Seidel, a leading researcher in high-performance computing and relativity and astrophysics, assumed his new role Sept. 1. He succeeds Lawrence B. Schook, who announced in March that he would step down after five years as vice president and return to his research and faculty work in Urbana-Champaign and Chicago.
Killeen said Seidel’s long career as an administrator and award-winning researcher makes him an ideal choice to lead an office that works with the system’s three universities to help manage their nearly $1 billion per year sponsored-research portfolio and oversee technology commercialization and economic development activities.
“I have had the opportunity to work with Ed both in his role at NCSA and at the National Science Foundation,” Killeen said. “Through both experiences, I gained a great appreciation for his broad vision and his ability to build effective interdisciplinary research teams and partnerships.”
Seidel, 58, will retain the title of NCSA director while he holds the interim vice president position.
“I am honored to be asked by President Killeen to work with the entire University of Illinois system to further enhance its research and economic development portfolio, and to return even more value to the state during the search for a permanent vice president,” Seidel said.
He also was among the original co-principal investigators for Blue Waters, a federally funded project that brought one of the world’s most powerful supercomputers to Urbana-Champaign.

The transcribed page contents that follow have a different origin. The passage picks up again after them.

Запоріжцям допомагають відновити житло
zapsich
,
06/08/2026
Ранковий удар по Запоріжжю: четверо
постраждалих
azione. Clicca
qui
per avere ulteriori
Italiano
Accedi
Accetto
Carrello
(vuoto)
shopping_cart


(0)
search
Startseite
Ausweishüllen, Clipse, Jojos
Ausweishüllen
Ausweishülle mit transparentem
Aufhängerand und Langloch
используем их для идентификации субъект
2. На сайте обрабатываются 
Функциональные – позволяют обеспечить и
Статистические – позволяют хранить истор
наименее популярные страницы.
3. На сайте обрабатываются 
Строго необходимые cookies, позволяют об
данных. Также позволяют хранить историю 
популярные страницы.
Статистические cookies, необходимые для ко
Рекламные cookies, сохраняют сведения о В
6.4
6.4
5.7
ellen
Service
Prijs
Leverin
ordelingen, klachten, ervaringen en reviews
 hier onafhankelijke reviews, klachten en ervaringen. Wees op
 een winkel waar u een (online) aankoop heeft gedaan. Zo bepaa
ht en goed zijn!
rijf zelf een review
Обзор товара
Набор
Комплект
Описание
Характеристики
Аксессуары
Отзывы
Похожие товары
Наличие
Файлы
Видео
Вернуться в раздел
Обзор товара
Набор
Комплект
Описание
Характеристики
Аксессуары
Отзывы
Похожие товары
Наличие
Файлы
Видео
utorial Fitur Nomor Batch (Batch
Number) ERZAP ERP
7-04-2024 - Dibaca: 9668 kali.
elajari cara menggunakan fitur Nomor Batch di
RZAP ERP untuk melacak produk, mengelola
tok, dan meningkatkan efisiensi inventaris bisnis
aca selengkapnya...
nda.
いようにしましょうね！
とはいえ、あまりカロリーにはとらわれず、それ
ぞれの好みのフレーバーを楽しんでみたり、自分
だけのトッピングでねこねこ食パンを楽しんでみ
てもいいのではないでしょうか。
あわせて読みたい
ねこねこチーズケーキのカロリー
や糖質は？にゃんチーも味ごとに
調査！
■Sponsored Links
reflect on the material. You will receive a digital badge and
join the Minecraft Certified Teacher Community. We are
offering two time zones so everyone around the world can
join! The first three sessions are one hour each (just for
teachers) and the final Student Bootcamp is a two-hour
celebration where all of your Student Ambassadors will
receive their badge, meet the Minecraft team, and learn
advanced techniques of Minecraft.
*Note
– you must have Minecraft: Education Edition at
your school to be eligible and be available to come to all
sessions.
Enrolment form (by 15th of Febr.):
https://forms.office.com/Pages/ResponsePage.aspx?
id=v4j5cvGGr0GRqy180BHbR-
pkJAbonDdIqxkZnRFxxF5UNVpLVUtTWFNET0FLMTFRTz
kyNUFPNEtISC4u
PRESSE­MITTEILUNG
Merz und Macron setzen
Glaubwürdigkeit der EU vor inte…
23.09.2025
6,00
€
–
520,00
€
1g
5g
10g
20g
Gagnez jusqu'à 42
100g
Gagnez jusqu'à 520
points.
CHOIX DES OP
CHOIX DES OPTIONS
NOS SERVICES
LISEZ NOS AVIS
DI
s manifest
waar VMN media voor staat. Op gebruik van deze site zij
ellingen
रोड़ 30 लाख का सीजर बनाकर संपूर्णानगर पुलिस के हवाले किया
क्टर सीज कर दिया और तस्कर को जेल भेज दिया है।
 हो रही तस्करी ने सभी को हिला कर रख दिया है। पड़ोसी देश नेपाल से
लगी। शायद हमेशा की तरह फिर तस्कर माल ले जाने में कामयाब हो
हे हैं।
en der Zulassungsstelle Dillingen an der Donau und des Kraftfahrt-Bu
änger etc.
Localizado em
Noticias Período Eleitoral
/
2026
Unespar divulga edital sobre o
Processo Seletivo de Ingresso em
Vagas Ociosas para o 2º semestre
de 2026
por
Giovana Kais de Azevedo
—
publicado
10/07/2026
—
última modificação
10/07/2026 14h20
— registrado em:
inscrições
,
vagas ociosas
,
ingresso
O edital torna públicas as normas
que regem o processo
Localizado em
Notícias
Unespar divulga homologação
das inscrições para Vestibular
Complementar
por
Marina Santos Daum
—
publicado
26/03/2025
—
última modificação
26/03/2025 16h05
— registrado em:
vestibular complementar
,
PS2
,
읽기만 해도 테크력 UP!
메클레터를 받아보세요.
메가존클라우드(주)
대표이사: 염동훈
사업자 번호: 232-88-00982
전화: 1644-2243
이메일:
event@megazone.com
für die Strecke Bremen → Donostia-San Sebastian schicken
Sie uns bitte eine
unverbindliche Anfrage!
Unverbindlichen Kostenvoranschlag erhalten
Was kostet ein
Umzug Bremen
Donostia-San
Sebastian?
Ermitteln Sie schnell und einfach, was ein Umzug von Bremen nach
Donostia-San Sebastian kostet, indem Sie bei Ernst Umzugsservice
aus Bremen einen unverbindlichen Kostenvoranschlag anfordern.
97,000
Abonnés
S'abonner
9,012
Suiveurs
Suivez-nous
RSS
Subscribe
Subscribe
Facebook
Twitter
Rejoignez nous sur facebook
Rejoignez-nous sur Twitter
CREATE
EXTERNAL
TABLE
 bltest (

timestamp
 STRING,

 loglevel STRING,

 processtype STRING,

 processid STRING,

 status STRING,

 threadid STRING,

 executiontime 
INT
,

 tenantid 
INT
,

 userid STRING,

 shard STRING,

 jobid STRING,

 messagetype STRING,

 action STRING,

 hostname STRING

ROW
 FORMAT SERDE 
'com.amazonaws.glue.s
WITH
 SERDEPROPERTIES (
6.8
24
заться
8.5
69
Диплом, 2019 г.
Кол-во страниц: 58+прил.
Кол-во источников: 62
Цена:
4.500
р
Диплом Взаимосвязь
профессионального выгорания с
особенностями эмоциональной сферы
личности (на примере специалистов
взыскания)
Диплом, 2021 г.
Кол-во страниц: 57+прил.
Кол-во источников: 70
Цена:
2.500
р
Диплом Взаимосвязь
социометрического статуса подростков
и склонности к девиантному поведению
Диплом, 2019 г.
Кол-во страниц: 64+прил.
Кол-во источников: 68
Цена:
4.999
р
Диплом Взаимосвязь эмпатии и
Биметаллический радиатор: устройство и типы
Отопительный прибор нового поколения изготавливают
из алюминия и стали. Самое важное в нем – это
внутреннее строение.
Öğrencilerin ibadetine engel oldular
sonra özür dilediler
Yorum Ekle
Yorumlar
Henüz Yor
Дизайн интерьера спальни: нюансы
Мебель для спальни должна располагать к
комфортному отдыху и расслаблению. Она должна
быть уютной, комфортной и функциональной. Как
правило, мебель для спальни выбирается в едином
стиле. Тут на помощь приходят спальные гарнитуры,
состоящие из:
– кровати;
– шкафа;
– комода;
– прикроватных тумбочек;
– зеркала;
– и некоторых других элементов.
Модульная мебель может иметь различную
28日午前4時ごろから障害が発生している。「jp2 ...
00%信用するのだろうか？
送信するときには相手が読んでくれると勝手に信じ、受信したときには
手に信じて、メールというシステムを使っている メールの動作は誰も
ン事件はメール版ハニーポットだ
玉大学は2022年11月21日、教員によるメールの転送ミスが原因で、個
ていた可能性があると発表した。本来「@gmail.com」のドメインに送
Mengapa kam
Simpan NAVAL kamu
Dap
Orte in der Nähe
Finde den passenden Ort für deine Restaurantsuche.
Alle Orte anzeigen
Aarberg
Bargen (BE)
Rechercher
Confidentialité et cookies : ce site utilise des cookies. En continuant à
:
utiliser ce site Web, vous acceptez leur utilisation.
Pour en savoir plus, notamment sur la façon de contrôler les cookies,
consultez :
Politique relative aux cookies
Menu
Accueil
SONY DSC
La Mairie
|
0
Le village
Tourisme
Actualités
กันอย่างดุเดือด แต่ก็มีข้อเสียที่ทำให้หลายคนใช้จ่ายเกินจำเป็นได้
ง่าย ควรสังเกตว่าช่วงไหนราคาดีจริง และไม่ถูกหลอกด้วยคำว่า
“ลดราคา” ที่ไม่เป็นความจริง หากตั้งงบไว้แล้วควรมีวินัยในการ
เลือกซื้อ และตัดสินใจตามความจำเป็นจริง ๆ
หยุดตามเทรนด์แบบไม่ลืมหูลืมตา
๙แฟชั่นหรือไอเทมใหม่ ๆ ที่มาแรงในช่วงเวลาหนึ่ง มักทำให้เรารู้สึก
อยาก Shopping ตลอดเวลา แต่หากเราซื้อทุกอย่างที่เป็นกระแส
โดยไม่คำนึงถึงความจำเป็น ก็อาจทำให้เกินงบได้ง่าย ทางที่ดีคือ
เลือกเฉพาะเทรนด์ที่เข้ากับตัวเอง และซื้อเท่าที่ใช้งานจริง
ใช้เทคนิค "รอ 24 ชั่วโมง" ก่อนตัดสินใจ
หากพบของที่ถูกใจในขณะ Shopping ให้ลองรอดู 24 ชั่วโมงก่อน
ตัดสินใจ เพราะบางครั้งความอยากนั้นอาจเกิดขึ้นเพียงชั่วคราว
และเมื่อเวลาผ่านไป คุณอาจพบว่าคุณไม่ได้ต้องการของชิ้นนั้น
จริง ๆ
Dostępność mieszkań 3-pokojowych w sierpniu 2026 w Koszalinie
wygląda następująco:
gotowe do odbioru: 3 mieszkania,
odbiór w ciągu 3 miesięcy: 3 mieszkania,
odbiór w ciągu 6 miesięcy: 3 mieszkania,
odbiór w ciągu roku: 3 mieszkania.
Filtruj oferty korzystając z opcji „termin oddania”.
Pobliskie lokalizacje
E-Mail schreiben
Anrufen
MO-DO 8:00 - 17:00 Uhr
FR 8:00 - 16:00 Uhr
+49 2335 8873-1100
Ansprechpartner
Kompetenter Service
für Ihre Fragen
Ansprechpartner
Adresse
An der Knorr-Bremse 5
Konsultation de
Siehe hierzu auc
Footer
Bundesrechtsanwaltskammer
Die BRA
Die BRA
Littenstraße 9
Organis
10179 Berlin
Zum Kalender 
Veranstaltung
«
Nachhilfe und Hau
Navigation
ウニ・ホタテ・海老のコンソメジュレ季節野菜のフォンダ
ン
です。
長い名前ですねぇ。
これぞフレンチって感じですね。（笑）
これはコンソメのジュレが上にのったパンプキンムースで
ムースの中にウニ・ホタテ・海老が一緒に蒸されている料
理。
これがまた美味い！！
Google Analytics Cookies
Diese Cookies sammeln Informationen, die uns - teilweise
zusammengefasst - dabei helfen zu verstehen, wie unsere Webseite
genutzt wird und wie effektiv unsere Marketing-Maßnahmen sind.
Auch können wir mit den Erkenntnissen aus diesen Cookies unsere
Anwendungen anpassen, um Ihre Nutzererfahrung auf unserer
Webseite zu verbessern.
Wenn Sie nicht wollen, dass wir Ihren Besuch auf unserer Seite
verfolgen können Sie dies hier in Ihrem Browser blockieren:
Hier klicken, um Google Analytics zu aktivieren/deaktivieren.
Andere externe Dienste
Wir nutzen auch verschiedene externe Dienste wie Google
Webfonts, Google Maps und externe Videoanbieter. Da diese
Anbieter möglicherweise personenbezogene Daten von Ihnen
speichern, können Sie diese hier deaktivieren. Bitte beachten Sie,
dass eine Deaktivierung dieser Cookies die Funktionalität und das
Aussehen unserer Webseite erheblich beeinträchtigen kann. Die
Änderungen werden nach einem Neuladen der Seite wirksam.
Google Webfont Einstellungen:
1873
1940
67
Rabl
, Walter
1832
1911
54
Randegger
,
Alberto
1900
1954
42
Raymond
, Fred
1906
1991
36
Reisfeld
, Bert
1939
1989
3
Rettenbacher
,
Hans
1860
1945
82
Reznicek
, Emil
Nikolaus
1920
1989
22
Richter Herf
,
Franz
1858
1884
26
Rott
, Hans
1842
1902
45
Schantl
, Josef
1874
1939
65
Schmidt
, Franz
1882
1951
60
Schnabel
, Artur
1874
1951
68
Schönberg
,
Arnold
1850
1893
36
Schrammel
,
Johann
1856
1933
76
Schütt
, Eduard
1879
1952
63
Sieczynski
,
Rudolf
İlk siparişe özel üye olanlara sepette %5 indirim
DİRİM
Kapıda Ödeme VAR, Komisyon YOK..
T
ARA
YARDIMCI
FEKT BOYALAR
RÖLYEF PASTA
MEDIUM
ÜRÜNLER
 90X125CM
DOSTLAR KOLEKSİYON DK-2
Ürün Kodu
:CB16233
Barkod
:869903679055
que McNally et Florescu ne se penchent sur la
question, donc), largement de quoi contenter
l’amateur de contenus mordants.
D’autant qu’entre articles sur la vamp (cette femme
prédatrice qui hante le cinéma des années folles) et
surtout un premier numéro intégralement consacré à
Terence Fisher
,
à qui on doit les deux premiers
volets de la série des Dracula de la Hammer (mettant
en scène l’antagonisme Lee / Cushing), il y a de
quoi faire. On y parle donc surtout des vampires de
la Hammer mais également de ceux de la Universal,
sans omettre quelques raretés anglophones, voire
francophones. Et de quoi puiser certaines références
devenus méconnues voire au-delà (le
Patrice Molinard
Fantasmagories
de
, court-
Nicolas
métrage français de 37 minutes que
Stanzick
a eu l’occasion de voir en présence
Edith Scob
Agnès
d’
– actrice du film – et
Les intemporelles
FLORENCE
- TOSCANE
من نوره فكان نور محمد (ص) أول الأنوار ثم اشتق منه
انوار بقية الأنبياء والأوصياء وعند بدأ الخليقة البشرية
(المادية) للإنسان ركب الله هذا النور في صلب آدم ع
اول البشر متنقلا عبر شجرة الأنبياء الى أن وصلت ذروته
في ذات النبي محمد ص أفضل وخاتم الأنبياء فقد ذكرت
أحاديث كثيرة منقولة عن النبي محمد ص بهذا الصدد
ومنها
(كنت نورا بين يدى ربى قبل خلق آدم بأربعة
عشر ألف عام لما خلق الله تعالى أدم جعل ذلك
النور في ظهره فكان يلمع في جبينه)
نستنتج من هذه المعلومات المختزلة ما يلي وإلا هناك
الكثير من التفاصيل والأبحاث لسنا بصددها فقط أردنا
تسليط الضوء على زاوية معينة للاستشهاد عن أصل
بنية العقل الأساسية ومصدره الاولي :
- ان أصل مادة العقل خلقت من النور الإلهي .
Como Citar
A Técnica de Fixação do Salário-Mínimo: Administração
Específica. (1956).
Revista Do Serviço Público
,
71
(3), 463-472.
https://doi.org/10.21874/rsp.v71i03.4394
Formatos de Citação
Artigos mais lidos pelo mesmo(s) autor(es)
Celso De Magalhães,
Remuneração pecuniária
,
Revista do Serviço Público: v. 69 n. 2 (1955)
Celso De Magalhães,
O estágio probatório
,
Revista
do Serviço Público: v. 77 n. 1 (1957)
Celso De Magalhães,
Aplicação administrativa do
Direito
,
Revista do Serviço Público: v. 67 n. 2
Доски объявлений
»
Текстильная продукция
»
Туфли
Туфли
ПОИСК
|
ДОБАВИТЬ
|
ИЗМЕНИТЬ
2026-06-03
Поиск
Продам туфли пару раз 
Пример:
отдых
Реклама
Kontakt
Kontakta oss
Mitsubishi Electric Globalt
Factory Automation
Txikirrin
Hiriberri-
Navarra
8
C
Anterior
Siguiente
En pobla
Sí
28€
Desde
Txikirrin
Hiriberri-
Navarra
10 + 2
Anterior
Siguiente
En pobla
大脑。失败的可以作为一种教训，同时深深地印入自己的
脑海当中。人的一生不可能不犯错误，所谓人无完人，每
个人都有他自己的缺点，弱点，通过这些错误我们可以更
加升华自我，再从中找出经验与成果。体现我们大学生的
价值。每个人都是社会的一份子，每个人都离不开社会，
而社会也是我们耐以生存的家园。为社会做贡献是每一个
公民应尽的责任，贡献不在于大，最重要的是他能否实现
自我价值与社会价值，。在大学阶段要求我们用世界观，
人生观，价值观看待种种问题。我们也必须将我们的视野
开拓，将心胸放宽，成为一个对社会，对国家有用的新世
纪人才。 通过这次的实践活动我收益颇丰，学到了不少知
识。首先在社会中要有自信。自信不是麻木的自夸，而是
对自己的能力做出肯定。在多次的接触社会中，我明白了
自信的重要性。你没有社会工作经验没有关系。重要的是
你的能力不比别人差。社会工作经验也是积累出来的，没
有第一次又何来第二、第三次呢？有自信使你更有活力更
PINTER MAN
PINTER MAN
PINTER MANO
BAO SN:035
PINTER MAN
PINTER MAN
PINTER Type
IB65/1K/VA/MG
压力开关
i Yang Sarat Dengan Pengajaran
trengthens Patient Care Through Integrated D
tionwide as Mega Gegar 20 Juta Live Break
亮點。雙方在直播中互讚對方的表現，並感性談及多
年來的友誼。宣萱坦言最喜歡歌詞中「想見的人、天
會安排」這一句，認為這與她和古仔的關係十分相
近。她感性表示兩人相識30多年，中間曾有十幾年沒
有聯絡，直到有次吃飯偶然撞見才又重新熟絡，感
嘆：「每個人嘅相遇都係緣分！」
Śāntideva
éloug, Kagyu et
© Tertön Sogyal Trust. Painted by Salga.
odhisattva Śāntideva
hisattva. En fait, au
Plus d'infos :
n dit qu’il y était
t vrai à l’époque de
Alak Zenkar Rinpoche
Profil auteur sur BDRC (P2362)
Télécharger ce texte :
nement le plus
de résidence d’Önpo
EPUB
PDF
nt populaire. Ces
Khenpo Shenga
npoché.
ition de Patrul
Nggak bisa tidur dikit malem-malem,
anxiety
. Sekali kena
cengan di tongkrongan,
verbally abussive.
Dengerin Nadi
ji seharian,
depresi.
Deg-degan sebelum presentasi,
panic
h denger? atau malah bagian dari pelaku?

Seidel is a Founder Professor in the physics department and a professor in the astronomy department at Urbana-Champaign.
His previous leadership roles include serving as senior vice president of research and innovation for the MIT Skoltech Initiative at the Skolkovo Institute of Science and Technology, directing the Office of Cyberinfrastructure and serving as assistant director for mathematical and physical sciences at the National Science Foundation, leading the Center for Computation & Technology at Louisiana State University, and leading the numerical relativity group at the Max Planck Institute for Gravitational Physics (Albert-Einstein-Institut) in Germany.
He earned a bachelor’s degree in mathematics and physics at the College of William and Mary in 1981, a master’s degree in physics at the University of Pennsylvania in 1983 and a doctorate in relativistic astrophysics at Yale University in 1988.
Seidel will serve during a national search for a permanent vice president. The search will be assisted by an advisory committee chaired by Peter Pfanner, a research professor of urology and director of the UIC Innovation Center.